(Records from a dataset)
[Start of section]

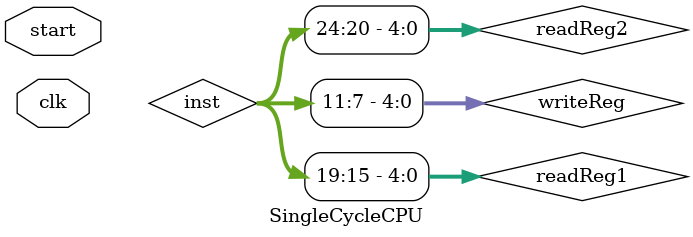
<source format=v>
module SingleCycleCPU (
    input clk,
    input start
    
);

// When input start is zero, cpu should reset
// When input start is high, cpu start running

// TODO: connect wire to realize SingleCycleCPU
// The following provides simple template,

wire [31:0] inst,pc_i,imm,shifted_imm, pc,A,B_reg,B,writeData,readData,PCTarget,ALUOut;
wire [1:0]ALUOp;
wire [3:0]ALUCtl;
wire [31:0]pc_o;
wire [4:0]readReg1,readReg2,writeReg;

assign readReg1 = inst[19:15];
assign readReg2 = inst[24:20];
assign writeReg = inst[11:7];


wire branch,memRead,memtoReg,memWrite,ALUSrc,regWrite,zero;
wire sel;
assign sel = branch?zero:0;

//program counter logic


PC m_PC(
    .clk(clk),
    .rst(start),
    .pc_i(pc_i),
    .pc_o(pc_o)
);

Adder m_Adder_1(
    .a(pc_o),
    .b(32'h4),
    .sum(pc)
);

Adder m_Adder_2(
    .a(pc_o),
    .b(imm),
    .sum(PCTarget)
);

InstructionMemory m_InstMem(
    .readAddr(pc_o),
    .inst(inst)
);

Control m_Control(
    .opcode(inst[6:0]),
    .branch(branch),
    .memRead(memRead),
    .memtoReg(memtoReg),
    .ALUOp(ALUOp),
    .memWrite(memWrite),
    .ALUSrc(ALUSrc),
    .regWrite(regWrite)
);


Register m_Register(
    .clk(clk),
    .rst(start),
    .regWrite(regWrite),
    .readReg1(readReg1),
    .readReg2(readReg2),
    .writeReg(writeReg),
    .writeData(writeData),
    .readData1(A),
    .readData2(B_reg)
);


ImmGen #(.Width(32)) m_ImmGen(
    .inst(inst),
    .imm(imm)
);

ShiftLeftOne m_ShiftLeftOne(
    .i(imm),
    .o(shifted_imm)
);


Mux2to1 #(.size(32)) m_Mux_PC(
    .sel(sel),
    .s0(pc),
    .s1(PCTarget),
    .out(pc_i)
);

Mux2to1 #(.size(32)) m_Mux_ALU(
    .sel(ALUSrc),
    .s0(B_reg),
    .s1(imm),
    .out(B)
);

ALUCtrl m_ALUCtrl(
    .ALUOp(ALUOp),
    .op5(inst[5]),
    .funct7(inst[30]),
    .funct3(inst[14:12]),
    .ALUCtl(ALUCtl)
);

ALU m_ALU(
    .ALUCtl(ALUCtl),
    .A(A),
    .B(B),
    .ALUOut(ALUOut),
    .zero(zero)
);

DataMemory m_DataMemory(
    .clk(clk),
    .rst(start),
    .memWrite(memWrite),
    .memRead(memRead),
    .address(ALUOut),
    .writeData(B_reg),
    .readData(readData)
);

Mux2to1 #(.size(32)) m_Mux_WriteData(
    .sel(memtoReg),
    .s0(ALUOut),
    .s1(readData),
    .out(writeData)
);

endmodule

</source>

[End of section]

Job item -> Which lines above hold the string "regWrite"? Copy every one of them.

Written reply ->
wire branch,memRead,memtoReg,memWrite,ALUSrc,regWrite,zero;
    .regWrite(regWrite)
    .regWrite(regWrite),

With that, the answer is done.